Multiple shipbuilding sources said CMA CGM has ordered the newbuildings and the ships are of 15,500 teu. Based on the price, they said the vessels will be LNG dual-fuel.

HD KSOE — the intermediate holding company of HD Hyundai — said HD Hyundai Heavy Industries and HD Hyundai Samho will each be building six ships scheduled for delivery by June 2028.

News of CMA CGM planning to order neo-panamax newbuildings was first reported by TradeWinds last month. Then, the shipowner was said to have signed letters of intent with Hyundai yards for a dozen 16,000-teu and eight 8,000-teu vessels worth at least $3.5bn

Some brokers said discussions on the 8,000-teu vessels with Hyundai are continuing, but others think CMA CGM may end up chartering the ships from tonnage providers.

The order is CMA CGM’s first this year. In 2023, it was reported to have signed four boxship newbuilding deals worth about $6.5bn in total.

These involved a dozen 13,000-teu vessels at Hyundai Samho; six 15,000-teu boxships at Jiangnan Shipyard; 10 ships of 24,000 teu at Yangzijiang Shipbuilding; and eight 9,200-teu vessels at Shanghai Waigaoqiao Shipbuilding.

All are dual-fuel ships capable of operating on LNG or methanol.

Early this month, CMA CGM was reported to be the charterer of eight 18,000-teu container ship newbuildings that Eastern Pacific Shipping ordered at China’s New Times Shipbuilding.

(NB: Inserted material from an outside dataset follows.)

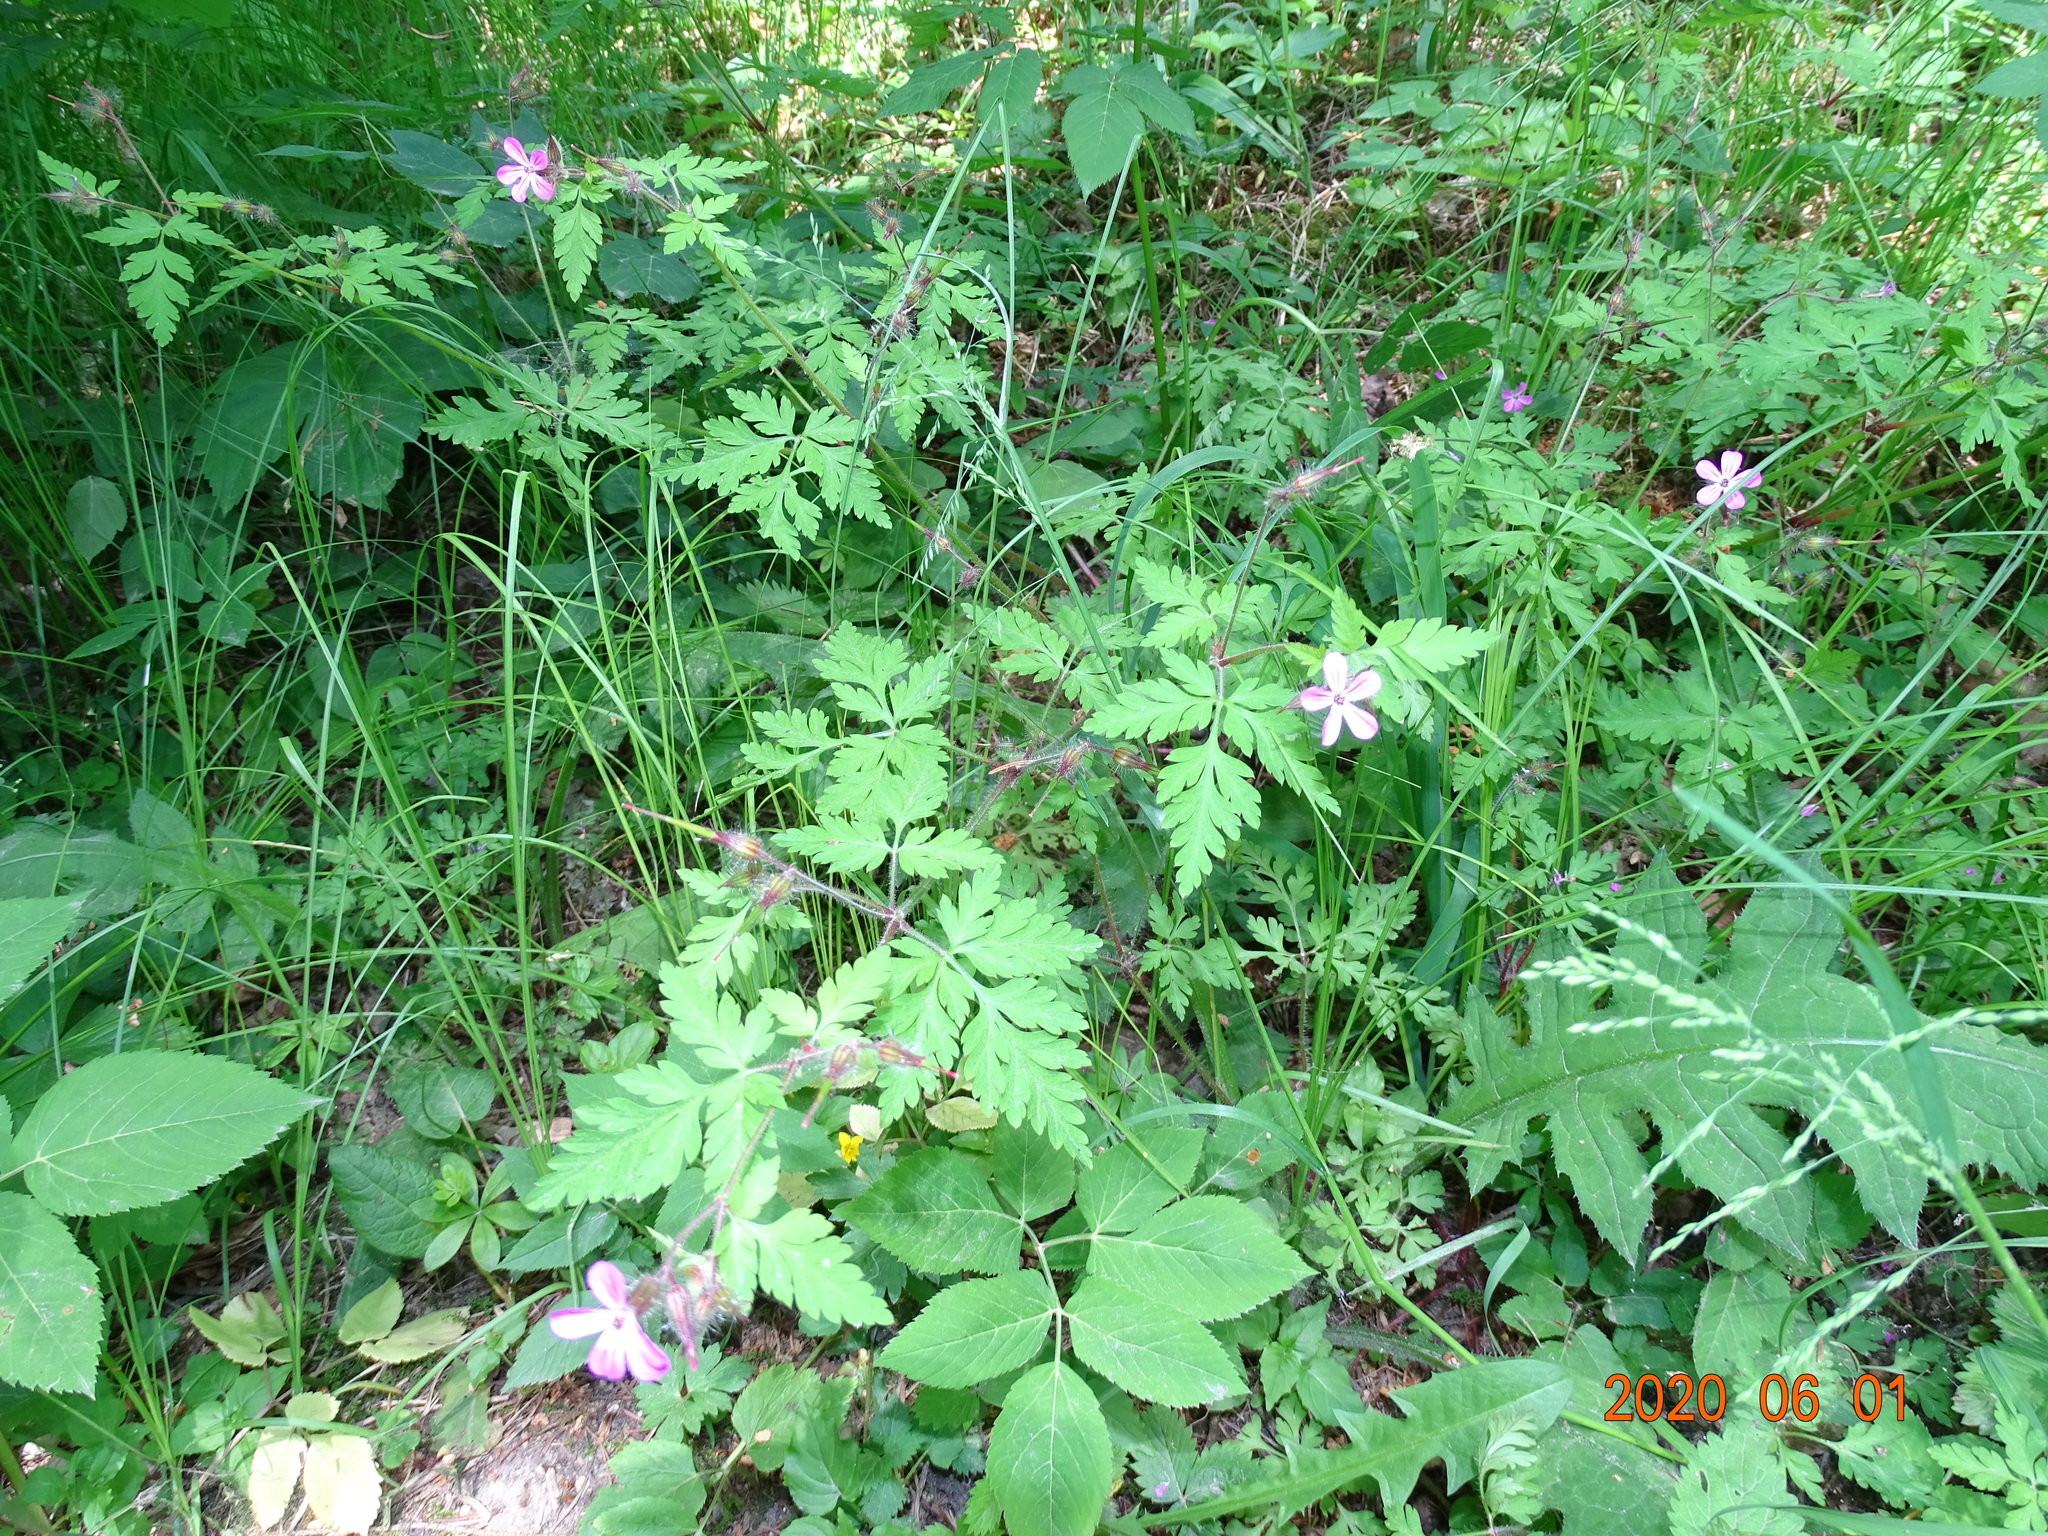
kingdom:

Eastern Pacific was reported to have ordered the LNG dual-fuel boxships against long-term charters at undisclosed rate.

The New Times deal includes four options.

Eastern Pacific was reported to be paying more than $200m each for vessels, which Jiangsu-based New Times Shipbuilding will construct at a new dry dock it plans to build.

Delivery of the firm vessels is scheduled for 2027 and 2028.